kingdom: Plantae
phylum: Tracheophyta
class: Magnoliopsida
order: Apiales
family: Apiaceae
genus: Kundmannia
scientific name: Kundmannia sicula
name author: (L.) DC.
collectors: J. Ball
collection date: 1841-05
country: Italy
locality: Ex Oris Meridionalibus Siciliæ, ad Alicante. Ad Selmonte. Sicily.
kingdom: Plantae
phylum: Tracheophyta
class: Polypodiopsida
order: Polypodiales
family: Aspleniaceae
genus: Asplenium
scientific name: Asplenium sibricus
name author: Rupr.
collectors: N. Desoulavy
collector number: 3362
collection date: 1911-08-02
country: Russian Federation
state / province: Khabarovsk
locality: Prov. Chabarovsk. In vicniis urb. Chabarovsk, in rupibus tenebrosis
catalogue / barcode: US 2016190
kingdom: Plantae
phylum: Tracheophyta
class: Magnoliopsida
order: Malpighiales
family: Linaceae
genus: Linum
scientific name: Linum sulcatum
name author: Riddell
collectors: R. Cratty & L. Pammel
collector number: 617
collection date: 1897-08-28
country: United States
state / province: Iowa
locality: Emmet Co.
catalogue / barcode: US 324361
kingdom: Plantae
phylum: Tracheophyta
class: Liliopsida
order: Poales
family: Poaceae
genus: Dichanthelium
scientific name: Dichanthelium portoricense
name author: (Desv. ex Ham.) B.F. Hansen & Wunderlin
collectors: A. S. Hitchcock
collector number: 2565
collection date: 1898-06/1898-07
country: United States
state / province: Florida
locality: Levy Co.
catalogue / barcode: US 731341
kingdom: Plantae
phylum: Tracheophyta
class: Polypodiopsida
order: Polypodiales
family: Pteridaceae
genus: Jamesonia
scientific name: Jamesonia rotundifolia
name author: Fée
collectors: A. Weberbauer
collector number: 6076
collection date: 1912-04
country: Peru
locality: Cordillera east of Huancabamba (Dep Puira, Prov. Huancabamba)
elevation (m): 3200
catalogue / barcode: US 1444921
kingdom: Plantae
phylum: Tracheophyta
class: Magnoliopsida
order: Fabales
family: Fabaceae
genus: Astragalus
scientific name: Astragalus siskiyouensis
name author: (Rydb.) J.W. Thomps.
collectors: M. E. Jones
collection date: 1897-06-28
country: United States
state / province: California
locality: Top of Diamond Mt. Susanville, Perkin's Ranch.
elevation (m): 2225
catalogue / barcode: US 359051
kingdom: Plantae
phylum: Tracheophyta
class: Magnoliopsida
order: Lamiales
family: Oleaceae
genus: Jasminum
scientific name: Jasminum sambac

◆ **Work required**: Please reproduce the whole listing above line for line, changing nothing.

◆ **Answer to the problem**:
kingdom: Plantae
phylum: Tracheophyta
class: Magnoliopsida
order: Apiales
family: Apiaceae
genus: Kundmannia
scientific name: Kundmannia sicula
name author: (L.) DC.
collectors: J. Ball
collection date: 1841-05
country: Italy
locality: Ex Oris Meridionalibus Siciliæ, ad Alicante. Ad Selmonte. Sicily.
kingdom: Plantae
phylum: Tracheophyta
class: Polypodiopsida
order: Polypodiales
family: Aspleniaceae
genus: Asplenium
scientific name: Asplenium sibricus
name author: Rupr.
collectors: N. Desoulavy
collector number: 3362
collection date: 1911-08-02
country: Russian Federation
state / province: Khabarovsk
locality: Prov. Chabarovsk. In vicniis urb. Chabarovsk, in rupibus tenebrosis
catalogue / barcode: US 2016190
kingdom: Plantae
phylum: Tracheophyta
class: Magnoliopsida
order: Malpighiales
family: Linaceae
genus: Linum
scientific name: Linum sulcatum
name author: Riddell
collectors: R. Cratty & L. Pammel
collector number: 617
collection date: 1897-08-28
country: United States
state / province: Iowa
locality: Emmet Co.
catalogue / barcode: US 324361
kingdom: Plantae
phylum: Tracheophyta
class: Liliopsida
order: Poales
family: Poaceae
genus: Dichanthelium
scientific name: Dichanthelium portoricense
name author: (Desv. ex Ham.) B.F. Hansen & Wunderlin
collectors: A. S. Hitchcock
collector number: 2565
collection date: 1898-06/1898-07
country: United States
state / province: Florida
locality: Levy Co.
catalogue / barcode: US 731341
kingdom: Plantae
phylum: Tracheophyta
class: Polypodiopsida
order: Polypodiales
family: Pteridaceae
genus: Jamesonia
scientific name: Jamesonia rotundifolia
name author: Fée
collectors: A. Weberbauer
collector number: 6076
collection date: 1912-04
country: Peru
locality: Cordillera east of Huancabamba (Dep Puira, Prov. Huancabamba)
elevation (m): 3200
catalogue / barcode: US 1444921
kingdom: Plantae
phylum: Tracheophyta
class: Magnoliopsida
order: Fabales
family: Fabaceae
genus: Astragalus
scientific name: Astragalus siskiyouensis
name author: (Rydb.) J.W. Thomps.
collectors: M. E. Jones
collection date: 1897-06-28
country: United States
state / province: California
locality: Top of Diamond Mt. Susanville, Perkin's Ranch.
elevation (m): 2225
catalogue / barcode: US 359051
kingdom: Plantae
phylum: Tracheophyta
class: Magnoliopsida
order: Lamiales
family: Oleaceae
genus: Jasminum
scientific name: Jasminum sambac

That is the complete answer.